WHAT IS REQUIRED. Write out each of the following lines exactly, without changing anything.

EXERCISE DATA.
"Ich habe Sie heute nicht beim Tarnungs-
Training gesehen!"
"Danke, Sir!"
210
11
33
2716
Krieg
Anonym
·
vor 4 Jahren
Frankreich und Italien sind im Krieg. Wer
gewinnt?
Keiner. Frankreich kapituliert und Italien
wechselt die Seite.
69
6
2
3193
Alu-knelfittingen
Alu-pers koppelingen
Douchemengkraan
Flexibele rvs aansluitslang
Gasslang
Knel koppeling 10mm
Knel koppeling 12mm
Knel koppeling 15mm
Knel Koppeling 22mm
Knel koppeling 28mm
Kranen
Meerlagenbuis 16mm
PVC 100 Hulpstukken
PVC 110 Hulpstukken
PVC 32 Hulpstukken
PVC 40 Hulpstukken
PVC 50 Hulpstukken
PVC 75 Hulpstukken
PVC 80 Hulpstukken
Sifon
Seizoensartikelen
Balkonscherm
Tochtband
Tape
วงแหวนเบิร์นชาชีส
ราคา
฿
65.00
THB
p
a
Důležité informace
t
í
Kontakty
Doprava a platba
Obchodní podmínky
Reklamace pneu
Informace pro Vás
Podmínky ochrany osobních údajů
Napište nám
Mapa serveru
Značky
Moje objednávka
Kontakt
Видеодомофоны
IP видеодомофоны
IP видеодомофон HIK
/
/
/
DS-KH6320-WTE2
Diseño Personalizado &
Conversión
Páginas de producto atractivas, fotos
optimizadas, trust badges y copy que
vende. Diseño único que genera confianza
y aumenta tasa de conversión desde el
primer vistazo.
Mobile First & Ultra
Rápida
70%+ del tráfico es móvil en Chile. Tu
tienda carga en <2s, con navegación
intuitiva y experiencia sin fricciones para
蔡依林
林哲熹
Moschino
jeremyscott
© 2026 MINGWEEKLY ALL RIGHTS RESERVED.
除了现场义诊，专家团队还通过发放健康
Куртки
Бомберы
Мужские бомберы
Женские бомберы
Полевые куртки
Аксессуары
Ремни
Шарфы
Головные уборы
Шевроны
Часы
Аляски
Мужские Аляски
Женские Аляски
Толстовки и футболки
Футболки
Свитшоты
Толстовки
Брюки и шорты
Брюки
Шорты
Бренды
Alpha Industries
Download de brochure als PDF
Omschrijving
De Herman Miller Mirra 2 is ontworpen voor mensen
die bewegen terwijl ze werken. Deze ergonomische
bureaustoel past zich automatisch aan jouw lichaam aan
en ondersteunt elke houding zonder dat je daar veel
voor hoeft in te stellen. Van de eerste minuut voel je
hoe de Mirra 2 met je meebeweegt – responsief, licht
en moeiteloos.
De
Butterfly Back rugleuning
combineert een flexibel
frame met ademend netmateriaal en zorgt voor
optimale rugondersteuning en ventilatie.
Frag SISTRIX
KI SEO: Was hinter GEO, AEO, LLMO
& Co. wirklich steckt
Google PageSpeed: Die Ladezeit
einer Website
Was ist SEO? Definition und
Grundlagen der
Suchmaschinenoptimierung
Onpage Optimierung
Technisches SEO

ANSWER.
"Ich habe Sie heute nicht beim Tarnungs-
Training gesehen!"
"Danke, Sir!"
210
11
33
2716
Krieg
Anonym
·
vor 4 Jahren
Frankreich und Italien sind im Krieg. Wer
gewinnt?
Keiner. Frankreich kapituliert und Italien
wechselt die Seite.
69
6
2
3193
Alu-knelfittingen
Alu-pers koppelingen
Douchemengkraan
Flexibele rvs aansluitslang
Gasslang
Knel koppeling 10mm
Knel koppeling 12mm
Knel koppeling 15mm
Knel Koppeling 22mm
Knel koppeling 28mm
Kranen
Meerlagenbuis 16mm
PVC 100 Hulpstukken
PVC 110 Hulpstukken
PVC 32 Hulpstukken
PVC 40 Hulpstukken
PVC 50 Hulpstukken
PVC 75 Hulpstukken
PVC 80 Hulpstukken
Sifon
Seizoensartikelen
Balkonscherm
Tochtband
Tape
วงแหวนเบิร์นชาชีส
ราคา
฿
65.00
THB
p
a
Důležité informace
t
í
Kontakty
Doprava a platba
Obchodní podmínky
Reklamace pneu
Informace pro Vás
Podmínky ochrany osobních údajů
Napište nám
Mapa serveru
Značky
Moje objednávka
Kontakt
Видеодомофоны
IP видеодомофоны
IP видеодомофон HIK
/
/
/
DS-KH6320-WTE2
Diseño Personalizado &
Conversión
Páginas de producto atractivas, fotos
optimizadas, trust badges y copy que
vende. Diseño único que genera confianza
y aumenta tasa de conversión desde el
primer vistazo.
Mobile First & Ultra
Rápida
70%+ del tráfico es móvil en Chile. Tu
tienda carga en <2s, con navegación
intuitiva y experiencia sin fricciones para
蔡依林
林哲熹
Moschino
jeremyscott
© 2026 MINGWEEKLY ALL RIGHTS RESERVED.
除了现场义诊，专家团队还通过发放健康
Куртки
Бомберы
Мужские бомберы
Женские бомберы
Полевые куртки
Аксессуары
Ремни
Шарфы
Головные уборы
Шевроны
Часы
Аляски
Мужские Аляски
Женские Аляски
Толстовки и футболки
Футболки
Свитшоты
Толстовки
Брюки и шорты
Брюки
Шорты
Бренды
Alpha Industries
Download de brochure als PDF
Omschrijving
De Herman Miller Mirra 2 is ontworpen voor mensen
die bewegen terwijl ze werken. Deze ergonomische
bureaustoel past zich automatisch aan jouw lichaam aan
en ondersteunt elke houding zonder dat je daar veel
voor hoeft in te stellen. Van de eerste minuut voel je
hoe de Mirra 2 met je meebeweegt – responsief, licht
en moeiteloos.
De
Butterfly Back rugleuning
combineert een flexibel
frame met ademend netmateriaal en zorgt voor
optimale rugondersteuning en ventilatie.
Frag SISTRIX
KI SEO: Was hinter GEO, AEO, LLMO
& Co. wirklich steckt
Google PageSpeed: Die Ladezeit
einer Website
Was ist SEO? Definition und
Grundlagen der
Suchmaschinenoptimierung
Onpage Optimierung
Technisches SEO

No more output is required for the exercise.